Contudo, se por um lado se ganhou em rapidez e em capacitação digital, por outro perdeu-se em relações humanas. As conversas infindáveis entre amigos, as discussões sobre “o sexo dos anjos” que nunca levam a conclusão alguma, mas que são o mote para grandes dissertações filosóficas e arrancam gargalhadas, são substituídas por uma engenhoca que nos conecta com o mundo, com pessoas que não conhecemos, mas que nos impelem a deixar uns “likes”. São essas mesmas pessoas que debitam no instagram e no tiktoc sobre assuntos que não nos interessam, mas aos quais assistimos, ou por pressão dos pares, ou porque simplesmente perdemos uma das maiores competências basilares da humanidade: a capacidade de dialogar, de interagir e de nos relacionarmos com os demais, presencialmente, olhando-nos, olhos nos olhos, e debatendo vários assuntos que, pertinentes ou não, contribuem para o bem-estar individual e coletivo.

E, foi esta necessidade de voltarmos a nos relacionar com os demais, a saber estar em sociedade e a aprender a ser cidadãos ativos, sem precisarmos de recorrer à rede, ao suporte que o telemóvel fornece aos mais tímidos, que terá, certamente, estado na base da decisão da tutela no que respeita à proibição do uso dos telemóveis nas escolas.

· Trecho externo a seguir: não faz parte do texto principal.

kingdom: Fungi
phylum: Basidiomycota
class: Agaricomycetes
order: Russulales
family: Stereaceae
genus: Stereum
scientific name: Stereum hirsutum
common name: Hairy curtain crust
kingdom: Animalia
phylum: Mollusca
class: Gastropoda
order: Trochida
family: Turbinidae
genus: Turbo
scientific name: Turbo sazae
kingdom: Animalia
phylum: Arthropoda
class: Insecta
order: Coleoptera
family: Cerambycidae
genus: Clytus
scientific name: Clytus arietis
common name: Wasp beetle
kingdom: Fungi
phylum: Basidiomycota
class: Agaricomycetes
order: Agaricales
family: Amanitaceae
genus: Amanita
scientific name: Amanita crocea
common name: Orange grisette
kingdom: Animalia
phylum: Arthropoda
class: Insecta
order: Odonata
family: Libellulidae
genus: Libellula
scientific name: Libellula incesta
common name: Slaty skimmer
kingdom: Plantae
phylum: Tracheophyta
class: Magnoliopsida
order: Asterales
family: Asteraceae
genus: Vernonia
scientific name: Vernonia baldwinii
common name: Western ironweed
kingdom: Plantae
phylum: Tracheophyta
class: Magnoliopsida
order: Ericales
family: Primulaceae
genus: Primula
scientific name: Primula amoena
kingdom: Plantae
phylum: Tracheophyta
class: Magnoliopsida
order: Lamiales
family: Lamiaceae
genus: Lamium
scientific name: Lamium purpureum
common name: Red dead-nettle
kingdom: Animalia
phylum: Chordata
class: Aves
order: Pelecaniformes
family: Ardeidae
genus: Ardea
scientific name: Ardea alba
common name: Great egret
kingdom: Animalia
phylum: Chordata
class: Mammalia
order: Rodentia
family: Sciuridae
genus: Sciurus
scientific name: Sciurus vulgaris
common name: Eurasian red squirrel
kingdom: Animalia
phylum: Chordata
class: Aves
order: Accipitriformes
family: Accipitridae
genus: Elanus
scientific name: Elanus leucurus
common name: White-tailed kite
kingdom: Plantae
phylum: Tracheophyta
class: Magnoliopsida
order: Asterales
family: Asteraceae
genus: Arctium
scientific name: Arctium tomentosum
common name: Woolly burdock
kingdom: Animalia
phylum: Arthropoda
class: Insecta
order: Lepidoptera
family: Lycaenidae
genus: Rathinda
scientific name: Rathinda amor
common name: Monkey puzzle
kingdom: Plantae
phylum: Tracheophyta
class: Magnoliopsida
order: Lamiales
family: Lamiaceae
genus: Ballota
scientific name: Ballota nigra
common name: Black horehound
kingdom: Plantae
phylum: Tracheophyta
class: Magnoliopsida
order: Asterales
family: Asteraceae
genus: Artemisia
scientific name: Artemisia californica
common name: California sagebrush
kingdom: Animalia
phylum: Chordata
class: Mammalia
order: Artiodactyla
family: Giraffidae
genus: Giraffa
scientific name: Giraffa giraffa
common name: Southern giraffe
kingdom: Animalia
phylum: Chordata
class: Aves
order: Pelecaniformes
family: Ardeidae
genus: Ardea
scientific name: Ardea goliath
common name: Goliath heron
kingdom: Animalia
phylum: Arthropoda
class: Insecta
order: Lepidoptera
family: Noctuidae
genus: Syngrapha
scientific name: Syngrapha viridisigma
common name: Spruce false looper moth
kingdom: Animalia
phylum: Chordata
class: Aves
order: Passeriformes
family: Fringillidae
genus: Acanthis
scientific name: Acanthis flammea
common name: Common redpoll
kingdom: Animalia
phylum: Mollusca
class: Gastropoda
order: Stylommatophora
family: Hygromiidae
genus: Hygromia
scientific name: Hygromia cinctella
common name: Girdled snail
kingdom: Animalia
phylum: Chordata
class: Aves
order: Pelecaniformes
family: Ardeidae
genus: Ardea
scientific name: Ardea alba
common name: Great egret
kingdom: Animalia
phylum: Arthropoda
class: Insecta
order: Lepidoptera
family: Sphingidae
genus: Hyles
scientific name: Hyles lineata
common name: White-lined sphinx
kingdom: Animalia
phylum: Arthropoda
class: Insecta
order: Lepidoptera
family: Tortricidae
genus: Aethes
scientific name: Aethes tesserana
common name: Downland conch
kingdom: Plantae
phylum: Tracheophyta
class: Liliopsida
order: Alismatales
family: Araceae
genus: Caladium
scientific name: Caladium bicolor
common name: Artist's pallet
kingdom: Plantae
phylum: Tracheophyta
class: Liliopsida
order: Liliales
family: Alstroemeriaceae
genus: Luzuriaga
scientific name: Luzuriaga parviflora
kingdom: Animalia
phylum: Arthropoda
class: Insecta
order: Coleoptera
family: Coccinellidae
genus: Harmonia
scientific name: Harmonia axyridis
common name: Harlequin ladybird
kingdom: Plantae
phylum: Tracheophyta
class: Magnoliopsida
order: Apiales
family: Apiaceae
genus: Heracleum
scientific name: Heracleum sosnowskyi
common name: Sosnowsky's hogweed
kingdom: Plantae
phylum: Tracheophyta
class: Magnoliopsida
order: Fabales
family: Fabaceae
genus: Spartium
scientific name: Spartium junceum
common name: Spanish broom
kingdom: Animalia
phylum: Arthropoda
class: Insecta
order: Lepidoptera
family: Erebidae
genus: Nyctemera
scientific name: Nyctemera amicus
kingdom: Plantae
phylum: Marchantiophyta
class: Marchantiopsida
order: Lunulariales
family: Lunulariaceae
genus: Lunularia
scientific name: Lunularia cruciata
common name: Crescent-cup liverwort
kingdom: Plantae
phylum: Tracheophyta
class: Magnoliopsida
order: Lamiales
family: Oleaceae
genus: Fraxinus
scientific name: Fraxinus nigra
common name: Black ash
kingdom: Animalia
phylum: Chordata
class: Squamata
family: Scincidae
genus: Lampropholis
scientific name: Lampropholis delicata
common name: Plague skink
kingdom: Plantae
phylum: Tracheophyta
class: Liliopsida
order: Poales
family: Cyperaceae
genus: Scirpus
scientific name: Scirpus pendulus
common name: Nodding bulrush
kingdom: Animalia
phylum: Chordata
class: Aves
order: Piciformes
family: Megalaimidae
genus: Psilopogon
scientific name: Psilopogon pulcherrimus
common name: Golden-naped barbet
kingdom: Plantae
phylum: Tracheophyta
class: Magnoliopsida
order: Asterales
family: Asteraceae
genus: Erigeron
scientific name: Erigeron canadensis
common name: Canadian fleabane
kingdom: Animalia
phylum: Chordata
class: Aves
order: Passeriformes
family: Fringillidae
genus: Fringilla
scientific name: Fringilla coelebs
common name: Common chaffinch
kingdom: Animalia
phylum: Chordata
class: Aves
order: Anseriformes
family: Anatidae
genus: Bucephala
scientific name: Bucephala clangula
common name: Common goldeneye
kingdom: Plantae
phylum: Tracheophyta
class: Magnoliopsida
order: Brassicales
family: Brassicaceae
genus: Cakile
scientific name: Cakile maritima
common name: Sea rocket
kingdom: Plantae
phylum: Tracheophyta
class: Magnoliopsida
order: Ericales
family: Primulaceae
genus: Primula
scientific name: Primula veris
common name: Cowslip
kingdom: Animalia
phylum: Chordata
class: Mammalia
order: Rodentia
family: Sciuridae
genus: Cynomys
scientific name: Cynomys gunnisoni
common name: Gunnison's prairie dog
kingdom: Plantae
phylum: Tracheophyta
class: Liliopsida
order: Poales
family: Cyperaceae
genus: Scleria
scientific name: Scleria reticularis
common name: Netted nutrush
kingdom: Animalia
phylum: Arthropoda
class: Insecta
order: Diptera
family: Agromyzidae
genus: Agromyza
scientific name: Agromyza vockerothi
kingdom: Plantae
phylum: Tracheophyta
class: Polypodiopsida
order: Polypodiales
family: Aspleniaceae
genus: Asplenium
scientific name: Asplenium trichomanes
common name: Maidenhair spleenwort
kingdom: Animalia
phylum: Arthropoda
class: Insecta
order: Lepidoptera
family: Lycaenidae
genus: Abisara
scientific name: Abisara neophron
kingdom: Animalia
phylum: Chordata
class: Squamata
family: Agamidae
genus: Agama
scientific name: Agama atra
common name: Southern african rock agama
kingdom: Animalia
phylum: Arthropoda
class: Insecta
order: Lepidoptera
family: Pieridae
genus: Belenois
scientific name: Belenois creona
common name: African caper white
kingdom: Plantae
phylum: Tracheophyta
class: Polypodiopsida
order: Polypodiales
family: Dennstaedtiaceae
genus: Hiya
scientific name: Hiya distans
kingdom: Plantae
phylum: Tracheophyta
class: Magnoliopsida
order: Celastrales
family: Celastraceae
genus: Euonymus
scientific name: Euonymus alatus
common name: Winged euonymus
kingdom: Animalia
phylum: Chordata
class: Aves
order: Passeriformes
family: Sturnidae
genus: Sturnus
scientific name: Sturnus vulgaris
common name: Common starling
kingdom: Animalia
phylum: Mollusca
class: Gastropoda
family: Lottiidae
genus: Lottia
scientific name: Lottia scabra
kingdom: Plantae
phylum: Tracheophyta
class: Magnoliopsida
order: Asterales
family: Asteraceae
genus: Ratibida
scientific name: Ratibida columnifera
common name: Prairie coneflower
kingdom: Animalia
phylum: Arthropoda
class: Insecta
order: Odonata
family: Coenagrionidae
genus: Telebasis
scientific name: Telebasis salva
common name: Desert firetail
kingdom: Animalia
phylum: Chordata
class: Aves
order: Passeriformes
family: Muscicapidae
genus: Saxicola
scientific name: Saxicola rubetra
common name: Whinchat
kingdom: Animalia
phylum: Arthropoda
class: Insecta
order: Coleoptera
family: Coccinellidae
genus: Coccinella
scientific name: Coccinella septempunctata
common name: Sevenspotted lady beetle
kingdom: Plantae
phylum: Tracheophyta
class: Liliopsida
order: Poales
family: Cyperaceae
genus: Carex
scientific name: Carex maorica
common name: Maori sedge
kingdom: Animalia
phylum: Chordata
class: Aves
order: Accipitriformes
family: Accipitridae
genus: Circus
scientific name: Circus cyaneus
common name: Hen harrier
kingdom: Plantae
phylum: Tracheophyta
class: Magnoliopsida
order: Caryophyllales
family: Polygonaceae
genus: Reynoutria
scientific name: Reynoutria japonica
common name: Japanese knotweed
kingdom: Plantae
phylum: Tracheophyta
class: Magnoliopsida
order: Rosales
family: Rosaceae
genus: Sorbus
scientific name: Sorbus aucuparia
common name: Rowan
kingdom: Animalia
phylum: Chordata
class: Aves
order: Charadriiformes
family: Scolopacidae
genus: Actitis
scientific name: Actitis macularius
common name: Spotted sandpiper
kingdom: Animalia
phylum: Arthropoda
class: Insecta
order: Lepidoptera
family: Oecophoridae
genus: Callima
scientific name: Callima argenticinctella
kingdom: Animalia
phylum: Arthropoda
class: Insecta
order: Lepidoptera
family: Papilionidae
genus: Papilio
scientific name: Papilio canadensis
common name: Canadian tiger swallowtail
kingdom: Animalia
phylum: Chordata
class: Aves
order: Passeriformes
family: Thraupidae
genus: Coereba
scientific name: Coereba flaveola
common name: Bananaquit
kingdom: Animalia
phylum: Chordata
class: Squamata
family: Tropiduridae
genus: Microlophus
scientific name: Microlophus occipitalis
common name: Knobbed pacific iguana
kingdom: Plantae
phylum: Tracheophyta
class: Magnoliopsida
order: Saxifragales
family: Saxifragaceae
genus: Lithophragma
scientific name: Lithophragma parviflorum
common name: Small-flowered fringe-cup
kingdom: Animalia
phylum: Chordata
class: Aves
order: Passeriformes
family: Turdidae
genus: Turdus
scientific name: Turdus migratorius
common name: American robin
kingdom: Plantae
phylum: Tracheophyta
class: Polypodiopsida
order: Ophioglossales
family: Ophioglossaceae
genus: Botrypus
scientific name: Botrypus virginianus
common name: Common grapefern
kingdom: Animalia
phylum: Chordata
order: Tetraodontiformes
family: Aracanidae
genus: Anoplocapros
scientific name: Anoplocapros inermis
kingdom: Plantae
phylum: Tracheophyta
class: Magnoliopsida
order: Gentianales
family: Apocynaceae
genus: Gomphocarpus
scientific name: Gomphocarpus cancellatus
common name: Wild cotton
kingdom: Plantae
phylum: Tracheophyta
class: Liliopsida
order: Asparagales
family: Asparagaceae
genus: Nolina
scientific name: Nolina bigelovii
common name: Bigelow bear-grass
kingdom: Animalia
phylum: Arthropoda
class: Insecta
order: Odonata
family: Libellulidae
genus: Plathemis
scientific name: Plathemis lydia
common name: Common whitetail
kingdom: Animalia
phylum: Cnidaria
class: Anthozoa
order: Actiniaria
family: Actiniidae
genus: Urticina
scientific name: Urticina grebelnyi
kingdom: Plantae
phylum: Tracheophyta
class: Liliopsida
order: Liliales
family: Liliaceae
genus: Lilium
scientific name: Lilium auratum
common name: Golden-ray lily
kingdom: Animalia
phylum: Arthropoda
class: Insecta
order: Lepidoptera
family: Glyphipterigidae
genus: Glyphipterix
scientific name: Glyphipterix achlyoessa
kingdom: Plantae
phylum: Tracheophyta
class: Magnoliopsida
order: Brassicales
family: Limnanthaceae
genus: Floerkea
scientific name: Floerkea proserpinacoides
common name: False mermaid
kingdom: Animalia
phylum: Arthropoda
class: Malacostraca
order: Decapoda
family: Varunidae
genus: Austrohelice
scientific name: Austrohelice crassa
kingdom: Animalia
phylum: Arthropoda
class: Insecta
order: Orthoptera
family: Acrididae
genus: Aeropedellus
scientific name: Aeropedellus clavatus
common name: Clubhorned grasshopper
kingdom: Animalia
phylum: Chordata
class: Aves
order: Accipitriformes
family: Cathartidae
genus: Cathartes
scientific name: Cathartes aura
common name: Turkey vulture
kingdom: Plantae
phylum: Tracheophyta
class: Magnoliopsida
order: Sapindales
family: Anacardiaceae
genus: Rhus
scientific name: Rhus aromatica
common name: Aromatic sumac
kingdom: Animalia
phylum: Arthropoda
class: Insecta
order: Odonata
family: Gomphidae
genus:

Enquanto mãe, considero esta uma decisão fantástica, pois obriga as crianças a correr, a brincar às escondidas e à apanhada e os adolescentes a conversar sobre os mais variados assuntos, desde preferências musicais ao futebol, passando pelas últimas dicas de maquilhagem e unhas de gel e pelo último grito da moda que todos querem usar!

Enquanto professora, aplaudo, veementemente, esta decisão que tardou em chegar! Se, por um lado, e para os alunos mais velhos, os telemóveis são úteis dentro de uma sala de aula, para pesquisas e projetos pontuais, por outro, o seu uso foi generalizado a todos os recintos escolares, tornando os recreios e os espaços de convívio em autênticos cenários digitais, com jovens estudantes sentados em círculos, ou em pé, a jogarem virtualmente uns com os outros, a visualizarem tiktocs e, até mesmo, a conversarem num mundo onde as palavras ditas são mudas, desprovidas de som, substituídas por sms digitados à velocidade da luz.

O ano letivo iniciou em muitas escolas no dia 11 de setembro e as ordens emanadas da tutela estão em vigor e a ser cumpridas. O Agrupamento no qual leciono não fugiu à regra e verificam-se já algumas diferenças no saber estar e interagir dos alunos. Finalmente, uma medida imposta pela tutela que visa o bem-estar geral de toda a comunidade educativa e que, ao contrário do que à priori poderíamos pensar, foi muito fácil de implementar, encontrando-se já a dar os primeiros frutos!

O pátio fervilha com as conversas e as risadas ecoam! Os alunos dão asas à sua imaginação e reaprendem a saber estar e a falar com os seus pares e com os adultos, reaprendem a interagir e a fazer parte de um todo, a serem jovens com participação ativa na sociedade e no mundo em que vivem.

Nas salas de aula, a célebre frase proferida e bem conhecida por todos os docentes “guarda o telemóvel!”, já não se ouve, e os alunos, mais presentes e concentrados nas tarefas da aula, podem, finalmente, desenvolver competências sociais e de comunicação, que se tinham perdido devido à dependência causada pelo telemóvel.

Parece que recuei no tempo e voltei aos primeiros anos de profissão, sem internet, sem iphones ou andróides, apenas a imaginação dos alunos que, tal como há décadas atrás, inventam mil e uma formas de estar e brincar, incluindo todos, inclusivamente aqueles que não têm telemóveis de topo gama, pois, afinal, já são necessários para que haja pontos de encontro entre os jovens. O companheirismo, a amizade e a tão almejada interação e participação social ativa parecem, finalmente, estar de volta às nossas escolas portuguesas!